The impact rippled out. New public spaces, a redesigned waterfront, and a fresh pride in what the city could offer. Locals started to talk differently. Not in rose-tinted clichés, but in grounded, hopeful tones. “We’ve got something here,” they’d say. “People are starting to notice.”
V&A Dundee
We are Scotland’s design museum. Designed for everyone, firing imaginations and sparking curiosity in design across Scotland and around the world.
What Does It Mean to Be a City of Design?
In 2014, Dundee was named a UNESCO City of Design, the first in the UK. That puts it in the same club as cities like Berlin, Helsinki and Montreal. But it’s not just about architecture or galleries.
In Dundee, design means solving problems. It means inclusion, collaboration and creativity. It’s in the way a new playground is built with input from local families. It’s in the indie game studios using storytelling to talk about mental health. It’s in the city council’s digital services, redesigned to make life easier for everyone.
Design, here, is about people. Which makes sense, because it’s people who’ve driven the comeback from the start.
The Local Feel: Pride With a Bit of Sass
So how do locals feel about the new Dundee?

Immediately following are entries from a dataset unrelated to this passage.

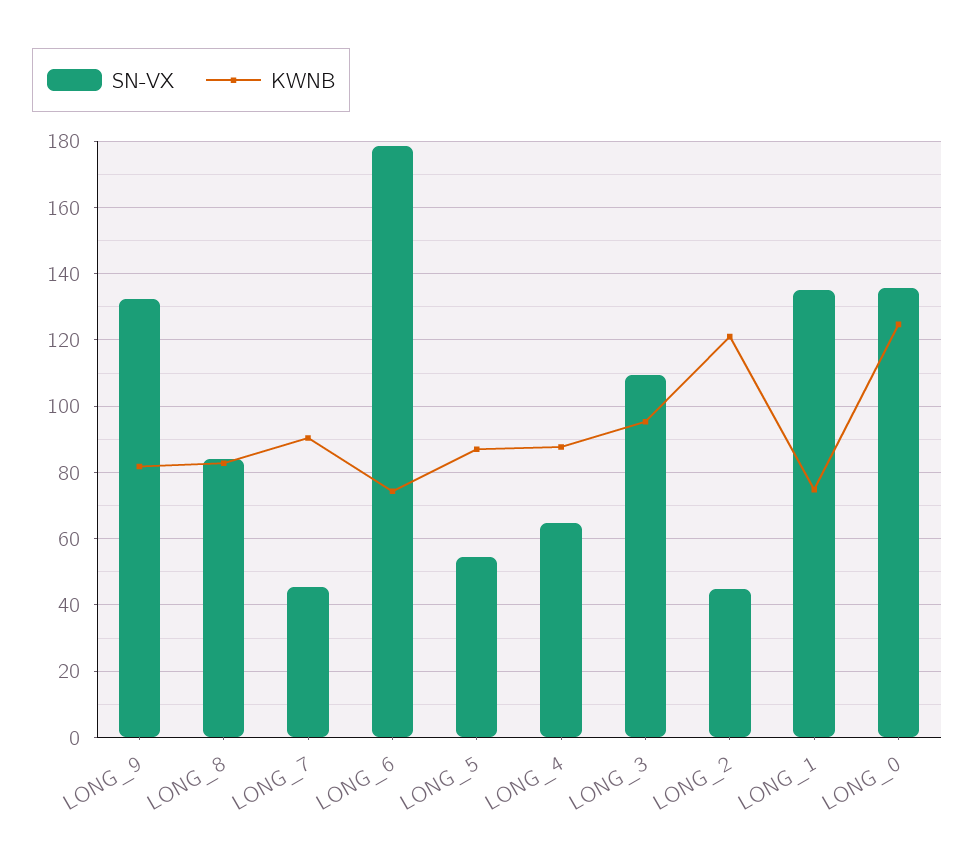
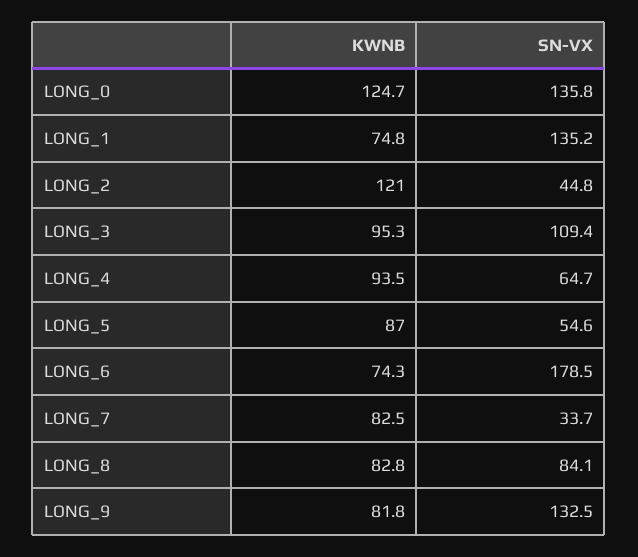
  {
    "SN-VX": {
      "LONG_9": 132.5,
      "LONG_8": 84.1,
-     "LONG_7": 46,
+     "LONG_7": 33.7,
      "LONG_6": 178.5,
      "LONG_5": 54.6,
      "LONG_4": 64.7,
      "LONG_3": 109.4,
      "LONG_2": 44.8,
      "LONG_1": 135.2,
      "LONG_0": 135.8
    },
    "KWNB": {
      "LONG_9": 81.8,
      "LONG_8": 82.8,
-     "LONG_7": 90,
+     "LONG_7": 82.5,
      "LONG_6": 74.3,
      "LONG_5": 87,
-     "LONG_4": 88,
+     "LONG_4": 93.5,
      "LONG_3": 95.3,
      "LONG_2": 121,
      "LONG_1": 74.8,
      "LONG_0": 124.7
    }
  }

The answer’s a bit of a shrug, in the best possible way. Dundonians aren’t flashy. They’re proud, but they don’t like fuss. They’ll tell you about their city over a pint, not a press release.

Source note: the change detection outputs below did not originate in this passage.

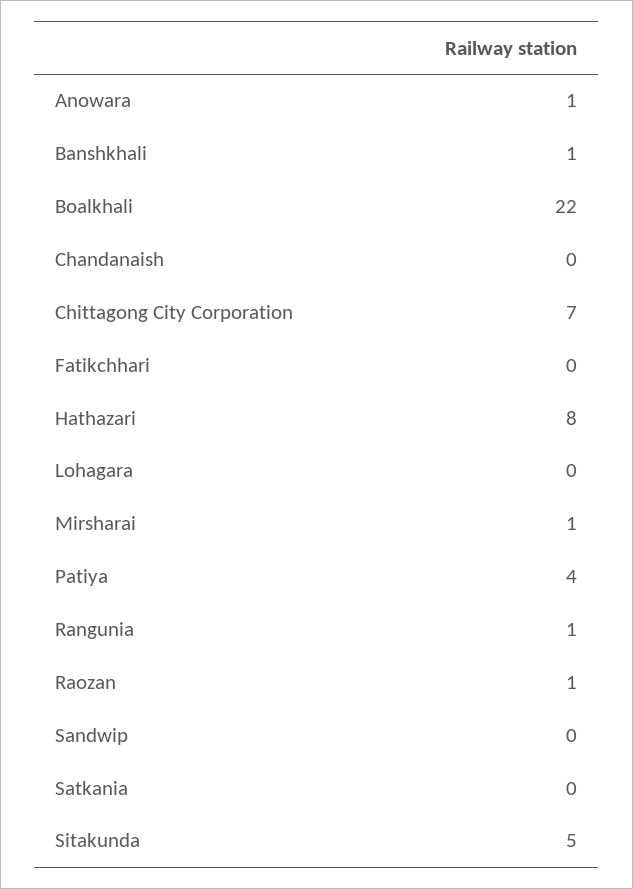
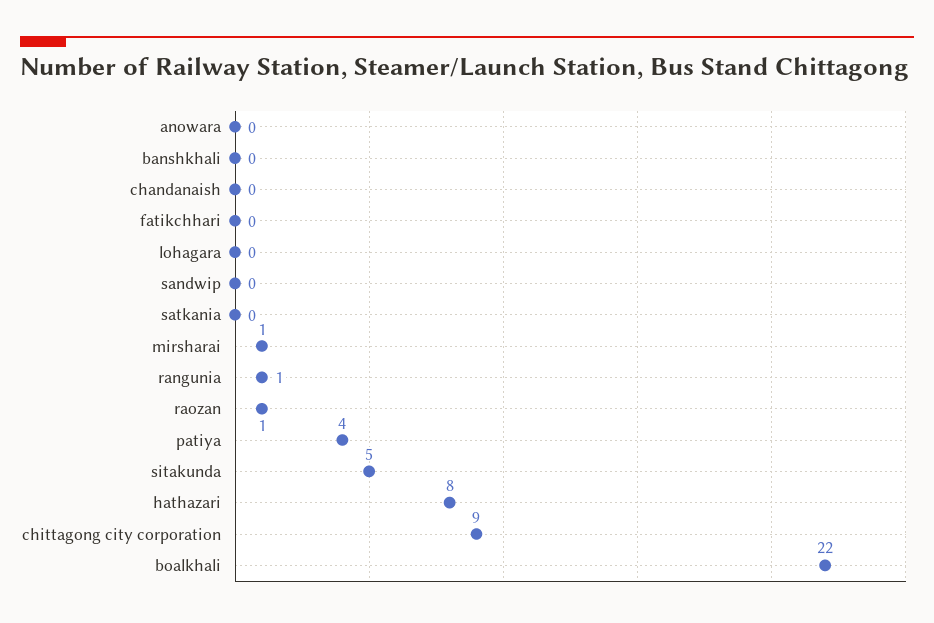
  {
-   "Anowara": 1,
+   "Anowara": 0,
-   "Banshkhali": 1,
+   "Banshkhali": 0,
    "Boalkhali": 22,
    "Chandanaish": 0,
-   "Chittagong City Corporation": 7,
+   "Chittagong City Corporation": 9,
    "Fatikchhari": 0,
    "Hathazari": 8,
    "Lohagara": 0,
    "Mirsharai": 1,
    "Patiya": 4,
    "Rangunia": 1,
    "Raozan": 1,
    "Sandwip": 0,
    "Satkania": 0,
    "Sitakunda": 5
  }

Ask someone in a pub about the V&A and you might hear, “Aye, it’s no’ bad. Bit weird-looking, mind.” But that’s affection. That’s ownership. They know the journey the city’s been on. They’ve lived it.
And what makes it special is that the change didn’t come from a top-down plan. It came from the people who stayed. The ones who kept writing, coding, printing, painting, organising, teaching, and building.
Why Dundee?
Dundee’s story isn’t one of erasing the past. It’s one of the evolutions. A city that made things is still making things, just different ones. And it’s doing it with style, resilience, and a surprising amount of heart.
So come and see the V&A. Take a walk along the waterfront. Explore the creative corners of the city. But know this: you’re not just visiting a design capital. You’re stepping into a city that remade itself and is still writing its next chapter.